N = 1000000 # 1 million
str_lst = ['a' for _ in range(N)]
foo(str_lst) # It takes around 0.5 seconds
foo2(str_lst) # It takes around 30 seconds
N = 2000000 # 2 million
str_lst = ['a' for _ in range(N)]
foo(str_lst) # It takes around 1 seconds
foo2(str_lst) # It takes around 129 seconds
However, there is a huge difference. And it looks like foo2 function is O(N^2) while foo is O(N).
My question is how does python achieve linear time in string concatenation without breaking other language components like immutable object assignment? and how does that extra line affect the performance that much? I searched a bit in the cpython implementation but couldn't find exact location.
Update
Here is the line profiling results.
result for foo function
Total time: 0.545577 s
File: <ipython-input-38-b9bb169e8fe0>
Function: foo at line 1
Line # Hits Time Per Hit % Time Line Contents
==============================================================
1 def foo(str_lst):
2 1 2.0 2.0 0.0 result = ''
3 1000001 238820.0 0.2 43.8 for element in str_lst:
4 1000000 306755.0 0.3 56.2 result += element
5 1 0.0 0.0 0.0 return result
result for foo2 function
Total time: 30.6663 s
File: <ipython-input-40-34dd53670dd9>
Function: foo2 at line 1
Line # Hits Time Per Hit % Time Line Contents
==============================================================
1 def foo2(str_lst):
2 1 2.0 2.0 0.0 result = ''
3 1000001 299122.0 0.3 1.0 for element in str_lst:
4 1000000 30033127.0 30.0 97.7 result += element
5 1000000 413283.0 0.4 1.3 temp = result
6 1 0.0 0.0 0.0 return result
Somehow temp = result
line affects the performance of result += element
line.
Having another name pointing to the same object kills the optimisation. The optimisation basically works by resizing the string object and appending in place. If you have more than one references to that object, you can't resize without affecting the other reference. With strings being immutable, allowing this would be a serious flaw of the implementation.
temp = result
increased the reference count for the string object named by result
thereby prohibiting the optimisation.
The full list of checks performed in the case of +=
(which eventually translates to PyUnicode_Append
) can be seen in the unicode_modifiable
function. Among other things, it checks that the reference count of the object is equal to one, that it isn't interned and that it isn't a string subclass.
There's a couple more checks in the if
statement guarding this optimisation, if you want a more thorough list.
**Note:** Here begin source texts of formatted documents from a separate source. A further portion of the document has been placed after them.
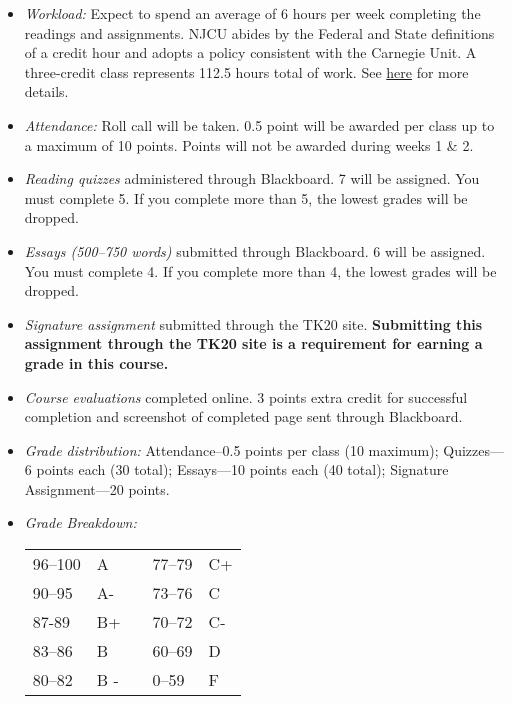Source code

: \documentclass[article,oneside]{memoir}
\begin{document}
\begin{itemize}
\item \textit{Workload:} Expect to spend an average of 6 hours per week completing the readings and assignments. NJCU abides by the Federal and State definitions of a credit hour and adopts a policy consistent with the Carnegie Unit. A three-credit class represents 112.5 hours total of work. See \href{http://scoconno.github.io/Teaching/Credit.pdf}{here} for more details.

\item \textit{Attendance:} Roll call will be taken. 0.5 point will be awarded per class up to a maximum of 10 points. Points will not be awarded during weeks 1 \& 2. 

\item \textit{Reading quizzes} administered through Blackboard. 7 will be assigned. You must complete 5. If you complete more than 5, the lowest grades will be dropped. 


\item \textit{Essays (500--750 words)} submitted through Blackboard.  6 will be assigned. You must complete 4. If you complete more than 4, the lowest grades will be dropped. 

\item \textit{Signature assignment} submitted through the TK20 site. \textbf{Submitting this assignment through the TK20 site is a requirement for earning a grade in this course.}

\item \textit{Course evaluations} completed online. 3 points extra credit for successful completion  and screenshot of completed page sent through Blackboard. 
  
\item \textit{Grade distribution:} Attendance--0.5 points per class (10 maximum); Quizzes---6 points each (30 total);  Essays---10 points each (40 total); Signature Assignment---20 points.


\item \textit{Grade Breakdown:}

 \begin{tabular}{ | l | l | p{2cm} | l | l | }
    \hline 
96--100 & A  & &  77--79 &  C+ \\  
90--95 & A- & &  73--76 & C \\
87-89 & B+ &  &  70--72 & C- \\ 
83--86 & B  & &  60--69 & D\\
80--82 & B - & & 0--59 & F\\ \hline
    \end{tabular}


\end{itemize}
\end{document}
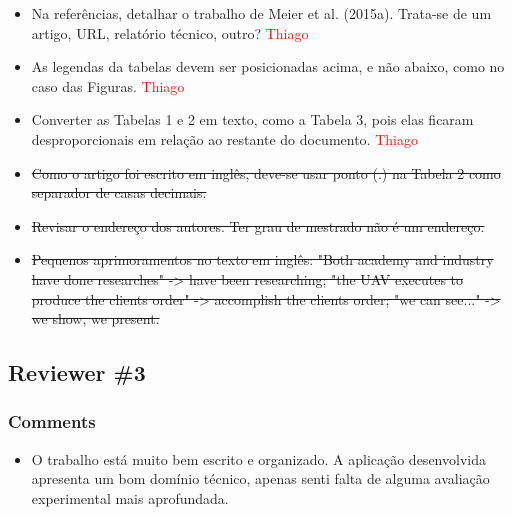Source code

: \documentclass[12pt]{article}
\begin{document}
\begin{itemize}

\item Na referências, detalhar o trabalho de Meier et al. (2015a). Trata-se de um artigo, URL, relatório técnico, outro? \textcolor{red}{Thiago}

\item As legendas da tabelas devem ser posicionadas acima, e não abaixo, como no caso das Figuras. \textcolor{red}{Thiago}

\item Converter as Tabelas 1 e 2 em texto, como a Tabela 3, pois elas ficaram desproporcionais em relação ao restante do documento. \textcolor{red}{Thiago}

\item \sout{Como o artigo foi escrito em inglês, deve-se usar ponto (.) na Tabela 2 como separador de casas decimais.}

\item \sout{Revisar o endereço dos autores. Ter grau de mestrado não é um endereço.}

\item \sout{Pequenos aprimoramentos no texto em inglês: "Both academy and industry have done researches" -> have been researching; "the UAV executes to produce the clients order" -> accomplish the clients order; "we can see..." -> we show, we present.}

\end{itemize}

\subsection{Reviewer \#3}

\subsubsection{Comments}

\begin{itemize}
\item O trabalho está muito bem escrito e organizado. A aplicação desenvolvida apresenta um bom domínio técnico, apenas senti falta de alguma avaliação experimental mais aprofundada.

\end{itemize}
\end{document}
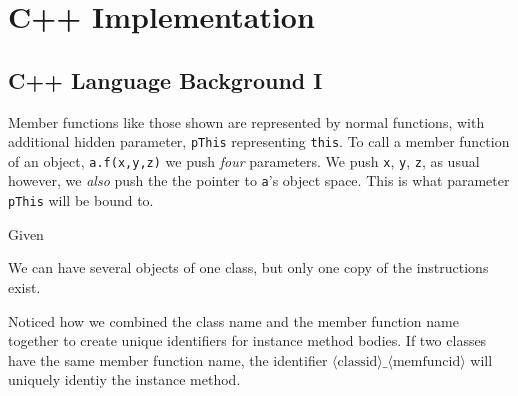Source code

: 
\chapter{C++ Implementation}





\section{C++ Language Background I}





Member functions like those shown are represented by normal functions, 
with additional hidden parameter, \lstinline{pThis} representing \lstinline{this}. 
To call a member function of an object, \lstinline{a.f(x,y,z)} we push 
\textit{four} parameters. We push \lstinline{x}, \lstinline{y}, \lstinline{z}, 
as usual however, we \textit{also} push the the pointer to \lstinline{a}'s object space. 
This is what parameter \lstinline{pThis} will be bound to.

Given


We can have several objects of one class, but only one copy of the instructions exist.

\begin{figure}[h]
\end{figure} 


Noticed how we combined the class name and the member function name together 
to create unique identifiers for instance method bodies. 
If two classes have the same member function name, the identifier 
$\langle \text{classid} \rangle \_ \langle \text{memfuncid} \rangle$
will uniquely identiy the instance method. 

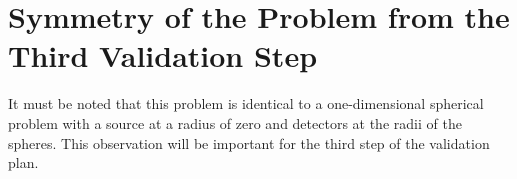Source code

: \chapter{Symmetry of the Problem from the Third Validation Step}
\label{ch:appendix_D}
It must be noted that this problem is identical to a one-dimensional spherical
problem with a source at a radius of zero and detectors at the radii of the
spheres. This observation will be important for the third step of the validation
plan. 
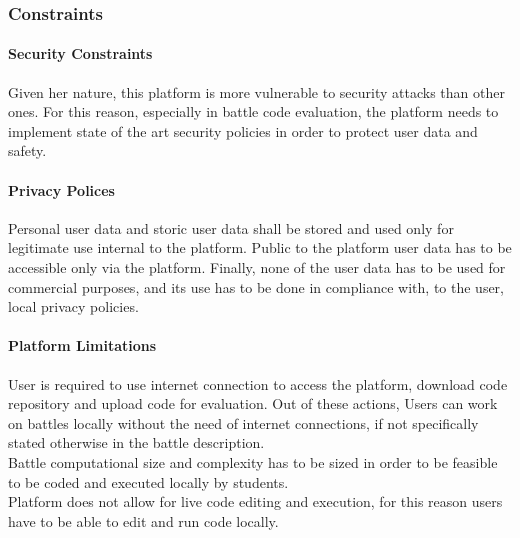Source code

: \subsubsection{Constraints}
\paragraph{Security Constraints}
Given her nature, this platform is more vulnerable to security attacks than other ones. For this reason, especially in battle code evaluation, the platform needs to implement state of the art security policies in order to protect user data and safety.
\paragraph{Privacy Polices}
Personal user data and storic user data shall be stored and used only for legitimate use internal to the platform. Public to the platform user data has to be accessible only via the platform. Finally, none of the user data has to be used for commercial purposes, and its use has to be done in compliance with, to the user, local privacy policies. 
\paragraph{Platform Limitations}
User is required to use internet connection to access the platform, download code repository and upload code for evaluation. Out of these actions, Users can work on battles locally without the need of internet connections, if not specifically stated otherwise in the battle description.\\
Battle computational size and complexity has to be sized in order to be feasible to be coded and executed locally by students.\\
Platform does not allow for live code editing and execution, for this reason users have to be able to edit and run code locally.
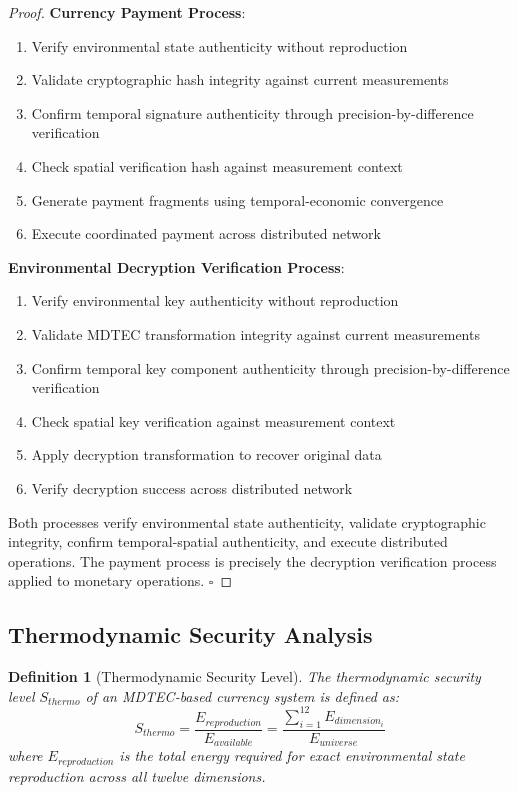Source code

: \documentclass[12pt,a4paper]{article}
\newtheorem{definition}[theorem]{Definition}
\begin{document}
\begin{proof}
\textbf{Currency Payment Process}:
\begin{enumerate}
\item Verify environmental state authenticity without reproduction
\item Validate cryptographic hash integrity against current measurements
\item Confirm temporal signature authenticity through precision-by-difference verification
\item Check spatial verification hash against measurement context
\item Generate payment fragments using temporal-economic convergence
\item Execute coordinated payment across distributed network
\end{enumerate}

\textbf{Environmental Decryption Verification Process}:
\begin{enumerate}
\item Verify environmental key authenticity without reproduction
\item Validate MDTEC transformation integrity against current measurements
\item Confirm temporal key component authenticity through precision-by-difference verification
\item Check spatial key verification against measurement context
\item Apply decryption transformation to recover original data
\item Verify decryption success across distributed network
\end{enumerate}

Both processes verify environmental state authenticity, validate cryptographic integrity, confirm temporal-spatial authenticity, and execute distributed operations. The payment process is precisely the decryption verification process applied to monetary operations. $\square$
\end{proof}

\subsection{Thermodynamic Security Analysis}

\begin{definition}[Thermodynamic Security Level]
The thermodynamic security level $S_{thermo}$ of an MDTEC-based currency system is defined as:
\begin{equation}
S_{thermo} = \frac{E_{reproduction}}{E_{available}} = \frac{\sum_{i=1}^{12} E_{dimension_i}}{E_{universe}}
\end{equation}
where $E_{reproduction}$ is the total energy required for exact environmental state reproduction across all twelve dimensions.
\end{definition}
\end{document}
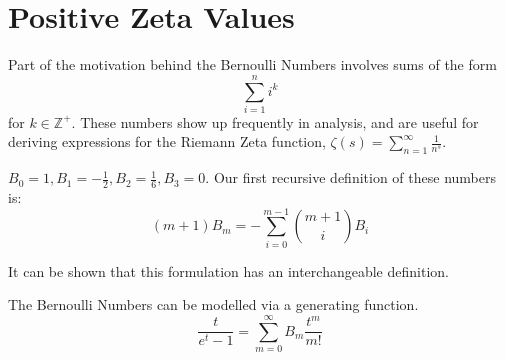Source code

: \section{Positive Zeta Values}
    Part of the motivation behind the Bernoulli Numbers involves sums of the form 
    \[\sum_{i=1}^ni^k\] for $k\in \mathbb{Z}^{+}$. 
    These numbers show up frequently in analysis, and are useful for deriving expressions for 
    the Riemann Zeta function, $\zeta(s)=\sum_{n=1}^{\infty}\frac{1}{n^s}$. 
\begin{definition}
    $B_0=1,B_1=-\frac{1}{2}, B_2=\frac{1}{6}, B_3 = 0$. 
    Our first recursive definition of these numbers is:
    \[(m+1)B_m=-\sum_{i=0}^{m-1}{{m+1}\choose i} B_i\]
\end{definition}
It can be shown that this formulation has an interchangeable definition.
\begin{theorem}
    The Bernoulli Numbers can be modelled via a generating function. 
    \[\frac{t}{e^t-1}=\sum_{m=0}^{\infty}B_m\frac{t^m}{m!}\]
\end{theorem}


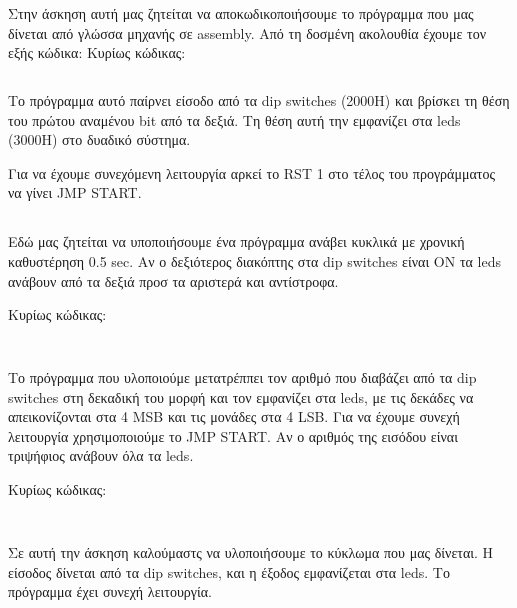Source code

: \documentclass[a4paper,10pt]{article}
\begin{document}
\def\thesubsection {Άσκηση (\roman{subsection})}



\section*{} 
\subsection{}

Στην άσκηση αυτή μας ζητείται να αποκωδικοποιήσουμε το πρόγραμμα που μας
δίνεται από γλώσσα μηχανής σε assembly. Από τη δοσμένη ακολουθία έχουμε τον
εξής κώδικα:
\noindent Κυρίως κώδικας:
\inputminted[linenos,obeytabs,fontsize=\footnotesize]{nasm}{files/1-1.8085}

Το πρόγραμμα αυτό παίρνει είσοδο από τα dip switches (2000H) και βρίσκει τη
θέση του πρώτου αναμένου bit από τα δεξιά. Τη θέση αυτή την εμφανίζει στα leds
(3000H) στο δυαδικό σύστημα. 

Για να έχουμε συνεχόμενη λειτουργία αρκεί το RST 1 στο τέλος του προγράμματος
να γίνει JMP START.

\subsection{}

Εδώ μας ζητείται να υποποιήσουμε ένα πρόγραμμα ανάβει κυκλικά με χρονική
καθυστέρηση 0.5 sec. Αν ο δεξιότερος διακόπτης στα dip switches είναι ON τα 
leds ανάβουν από τα δεξιά προσ τα αριστερά και αντίστροφα. 

\noindent Κυρίως κώδικας:
\inputminted[linenos,obeytabs,fontsize=\footnotesize]{nasm}{files/1-2.8085}

\subsection{}

Το πρόγραμμα που υλοποιούμε μετατρέππει τον αριθμό που διαβάζει από τα dip
switches στη δεκαδική του μορφή και τον εμφανίζει στα leds, με τις δεκάδες να
απεικονίζονται στα 4 MSB και τις μονάδες στα 4 LSB.  Για να έχουμε συνεχή
λειτουργία χρησιμοποιούμε το JMP START. Αν ο αριθμός της εισόδου είναι
τριψήφιος ανάβουν όλα τα leds.

\noindent Κυρίως κώδικας:
\inputminted[linenos,obeytabs,fontsize=\footnotesize]{nasm}{files/1-3.8085}

\subsection{}
Σε αυτή την άσκηση καλούμαστς να υλοποιήσουμε το κύκλωμα που μας δίνεται. Η
είσοδος δίνεται από τα dip switches, και η έξοδος εμφανίζεται στα leds. Το
πρόγραμμα έχει συνεχή λειτουργία.
\end{document}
Though not the basic issue of your question, future readers might be curious about how to efficiently perform string concatenations. Besides similar questions on S.O, the Python FAQ also has an entry on this.
Actually, the behavior you are observing is determined by the behavior of the memory-allocator of the C-runtime on your OS.
CPython has an optimization, that if the unicode-object has only one reference, it can be changed in-place - nobody would register that the unicode-object loss its immutability for a moment. See my answer to this SO-question for more details.
In foo2
, there is another reference to the unicode object (temp
), which prevents the in-place-optimization: Changing it in-place would break the immutability, because it could be observed through temp
.
However, even with the inplace optimization, it is not obvious, why O(n^2)
behavior can be avoided, as unicode object doesn't overallocate and thus has to exend the underlying buffer at every addition, which naively would mean a copy of the whole content (i.e. O(n)
) in every step.
However, most of the time realloc
(differently than malloc
+copy) can be done in O(1)
, because if the memory directly behind the the allocated buffer is free, it can be used to extend the original without copying.
An interesting detail is that there is no guarantee, that foo
will run in O(n)
: If the memory is fragemented (e.g. in a long running process). realloc
wont be able to extend the buffer without copying the data and thus the running time will become O(n^2)
.
Thus one should not rely on this optimization to avoid quadratic running time.